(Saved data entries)
□ □ □ □ □ □ □

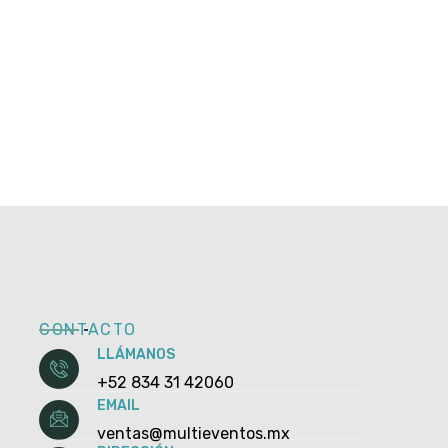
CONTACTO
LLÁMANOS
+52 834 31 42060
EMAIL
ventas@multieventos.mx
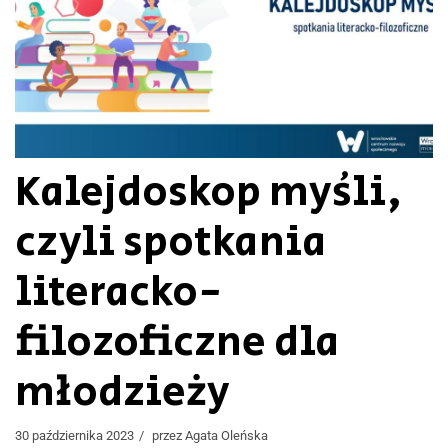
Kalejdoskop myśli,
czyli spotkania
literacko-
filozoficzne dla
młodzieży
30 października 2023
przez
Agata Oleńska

□ □ □ □ □ □ □

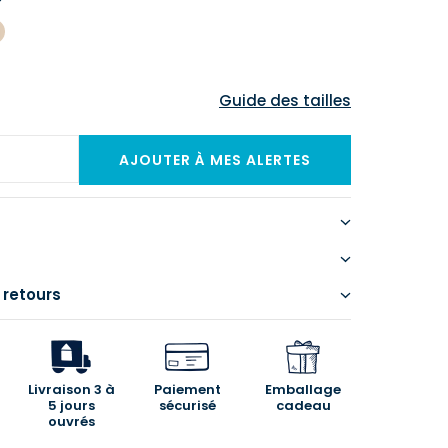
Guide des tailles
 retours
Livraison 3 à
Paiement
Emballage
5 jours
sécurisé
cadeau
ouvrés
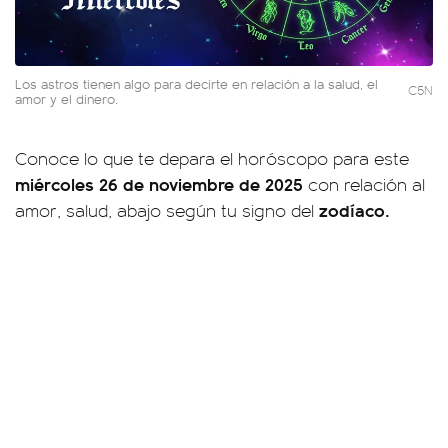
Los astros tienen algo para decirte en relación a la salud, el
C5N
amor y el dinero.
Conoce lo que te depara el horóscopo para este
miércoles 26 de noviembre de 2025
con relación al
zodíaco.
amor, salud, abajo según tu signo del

□ □ □ □ □ □ □

Activity: Please express the lines in the entries starting at the one that contains "Los astros tienen" and ending at the one that contains "amor, salud, abajo según tu signo del" as a JSON list of strings, one string per line, with both end lines included and blank lines left out.

Task result:
[
  "Los astros tienen algo para decirte en relación a la salud, el",
  "C5N",
  "amor y el dinero.",
  "Conoce lo que te depara el horóscopo para este",
  "miércoles 26 de noviembre de 2025",
  "con relación al",
  "zodíaco.",
  "amor, salud, abajo según tu signo del"
]